Text provided >>
Obviously Bill Keller in 2014 is comfortable with that: “Launch a national conversation about…” He wants to equip with information “the country’s appetite for reform.” He feels he knows how to do the journalism part of that equation— for criminal justice. I can’t wait to see what he produces.

“With growing awareness of the system’s failings, launch a national conversation about…” That never happened for the New York Times under Bill Keller once it became clear that the United States tortured people after 9/11. Under Howell Raines, Bill Keller, Jill Abramson and Dean Baquet, the Times helped delay our national reckoning with torture. The facts were there. Required levels of innocence were not.

After Matter: Notes, Reactions & Links

Barry Eisler (former CIA, now a writer) notes something important in his post. The standard legal definition of torture “is pretty much what the Times wound up using anyway.” In other words, a judgment the Times says it’s able to make now is the same judgment that could have been made then to say that U.S. conduct met the legal standard for torture.

Seems relevant:

The Times archives has topic pages for coverage of torture and CIA interrogations. Most of the relevant coverage can be found there.

Listen to this quote:

What I believe in is deep reporting, and then if a reporter really digs, there often is what I call weight of evidence in stories that are about contentious subjects.

That’s Jill Abramson, former executive editor of the New York Times, speaking last week. “Weight of evidence” is exactly the judgment The Times dodged when the subject was whether to call it torture.

“To survey powerful actors with clear conflicts of interest and then defer to their characterizations betrays a newspaper’s charge: to determine the truth and state it plainly for the public.” — Conor Friedersdorf in the Atlantic.

Torture vs. torture euphemisms: see this infographic for percentages and charts.

Instruction a >> Quote the records word for word, starting with their first line and going on through the line with "Regelmäßige tierärztliche Untersuchungen".
The text and the records are unrelated material.

(Stored data)
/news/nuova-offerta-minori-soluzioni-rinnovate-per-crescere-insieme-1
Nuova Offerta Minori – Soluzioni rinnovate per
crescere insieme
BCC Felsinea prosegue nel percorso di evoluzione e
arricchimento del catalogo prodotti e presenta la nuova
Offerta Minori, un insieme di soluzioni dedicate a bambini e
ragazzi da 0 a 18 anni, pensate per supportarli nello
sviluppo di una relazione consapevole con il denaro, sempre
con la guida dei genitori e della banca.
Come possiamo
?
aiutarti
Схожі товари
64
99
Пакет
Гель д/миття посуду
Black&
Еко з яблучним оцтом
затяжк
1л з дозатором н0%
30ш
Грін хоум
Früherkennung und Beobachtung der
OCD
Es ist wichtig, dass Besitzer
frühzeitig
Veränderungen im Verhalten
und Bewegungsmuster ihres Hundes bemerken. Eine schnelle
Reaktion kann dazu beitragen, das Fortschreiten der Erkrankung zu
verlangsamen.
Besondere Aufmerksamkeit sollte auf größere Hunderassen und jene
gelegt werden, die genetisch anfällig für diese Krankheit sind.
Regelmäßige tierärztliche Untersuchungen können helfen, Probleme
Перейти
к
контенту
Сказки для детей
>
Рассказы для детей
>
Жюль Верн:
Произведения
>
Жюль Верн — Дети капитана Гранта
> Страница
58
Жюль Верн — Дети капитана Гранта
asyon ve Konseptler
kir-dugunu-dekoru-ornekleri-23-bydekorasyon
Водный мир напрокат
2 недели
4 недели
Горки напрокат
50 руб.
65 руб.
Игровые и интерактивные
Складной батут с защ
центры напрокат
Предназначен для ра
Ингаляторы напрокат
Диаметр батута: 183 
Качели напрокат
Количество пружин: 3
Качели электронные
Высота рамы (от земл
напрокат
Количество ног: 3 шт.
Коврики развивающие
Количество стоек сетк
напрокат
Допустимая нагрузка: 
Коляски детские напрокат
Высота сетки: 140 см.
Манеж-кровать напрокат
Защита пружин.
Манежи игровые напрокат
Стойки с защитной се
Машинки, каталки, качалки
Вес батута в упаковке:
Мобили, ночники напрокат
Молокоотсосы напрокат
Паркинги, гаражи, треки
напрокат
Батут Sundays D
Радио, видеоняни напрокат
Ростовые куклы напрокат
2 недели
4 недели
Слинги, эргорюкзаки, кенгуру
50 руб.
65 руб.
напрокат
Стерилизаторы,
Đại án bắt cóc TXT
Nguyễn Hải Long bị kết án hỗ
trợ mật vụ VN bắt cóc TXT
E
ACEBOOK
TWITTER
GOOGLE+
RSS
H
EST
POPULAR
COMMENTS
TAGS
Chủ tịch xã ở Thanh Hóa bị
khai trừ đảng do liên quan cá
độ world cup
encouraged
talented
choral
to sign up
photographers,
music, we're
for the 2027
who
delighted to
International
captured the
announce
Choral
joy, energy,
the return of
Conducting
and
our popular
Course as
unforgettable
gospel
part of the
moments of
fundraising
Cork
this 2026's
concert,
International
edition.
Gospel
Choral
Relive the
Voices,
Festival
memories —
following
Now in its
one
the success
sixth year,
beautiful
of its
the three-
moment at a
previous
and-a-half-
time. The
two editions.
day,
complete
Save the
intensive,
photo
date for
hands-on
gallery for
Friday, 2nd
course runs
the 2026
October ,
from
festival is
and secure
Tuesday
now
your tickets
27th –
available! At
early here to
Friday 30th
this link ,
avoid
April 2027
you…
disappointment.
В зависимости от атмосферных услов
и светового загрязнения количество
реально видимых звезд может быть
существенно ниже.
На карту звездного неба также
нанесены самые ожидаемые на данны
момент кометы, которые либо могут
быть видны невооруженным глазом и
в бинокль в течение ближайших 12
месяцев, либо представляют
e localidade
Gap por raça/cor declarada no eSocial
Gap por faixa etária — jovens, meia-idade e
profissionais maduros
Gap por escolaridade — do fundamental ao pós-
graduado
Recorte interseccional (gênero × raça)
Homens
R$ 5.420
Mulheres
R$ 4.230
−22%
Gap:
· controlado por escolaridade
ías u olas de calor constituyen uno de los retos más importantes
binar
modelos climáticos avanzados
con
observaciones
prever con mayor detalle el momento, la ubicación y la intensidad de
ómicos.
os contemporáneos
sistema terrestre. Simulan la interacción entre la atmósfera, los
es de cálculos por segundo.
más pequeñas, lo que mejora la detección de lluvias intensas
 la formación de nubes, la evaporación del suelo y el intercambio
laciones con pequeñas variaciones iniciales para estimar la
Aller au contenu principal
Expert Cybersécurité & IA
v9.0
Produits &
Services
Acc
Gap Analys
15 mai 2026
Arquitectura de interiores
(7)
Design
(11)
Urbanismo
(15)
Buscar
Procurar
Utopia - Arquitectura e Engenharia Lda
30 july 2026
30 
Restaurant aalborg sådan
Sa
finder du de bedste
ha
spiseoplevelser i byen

Instruction b >> In the text about the New York Times and torture, what position is Jill Abramson said to have held?

Result a >>
/news/nuova-offerta-minori-soluzioni-rinnovate-per-crescere-insieme-1
Nuova Offerta Minori – Soluzioni rinnovate per
crescere insieme
BCC Felsinea prosegue nel percorso di evoluzione e
arricchimento del catalogo prodotti e presenta la nuova
Offerta Minori, un insieme di soluzioni dedicate a bambini e
ragazzi da 0 a 18 anni, pensate per supportarli nello
sviluppo di una relazione consapevole con il denaro, sempre
con la guida dei genitori e della banca.
Come possiamo
?
aiutarti
Схожі товари
64
99
Пакет
Гель д/миття посуду
Black&
Еко з яблучним оцтом
затяжк
1л з дозатором н0%
30ш
Грін хоум
Früherkennung und Beobachtung der
OCD
Es ist wichtig, dass Besitzer
frühzeitig
Veränderungen im Verhalten
und Bewegungsmuster ihres Hundes bemerken. Eine schnelle
Reaktion kann dazu beitragen, das Fortschreiten der Erkrankung zu
verlangsamen.
Besondere Aufmerksamkeit sollte auf größere Hunderassen und jene
gelegt werden, die genetisch anfällig für diese Krankheit sind.
Regelmäßige tierärztliche Untersuchungen können helfen, Probleme

Result b >> She was the former executive editor of the New York Times.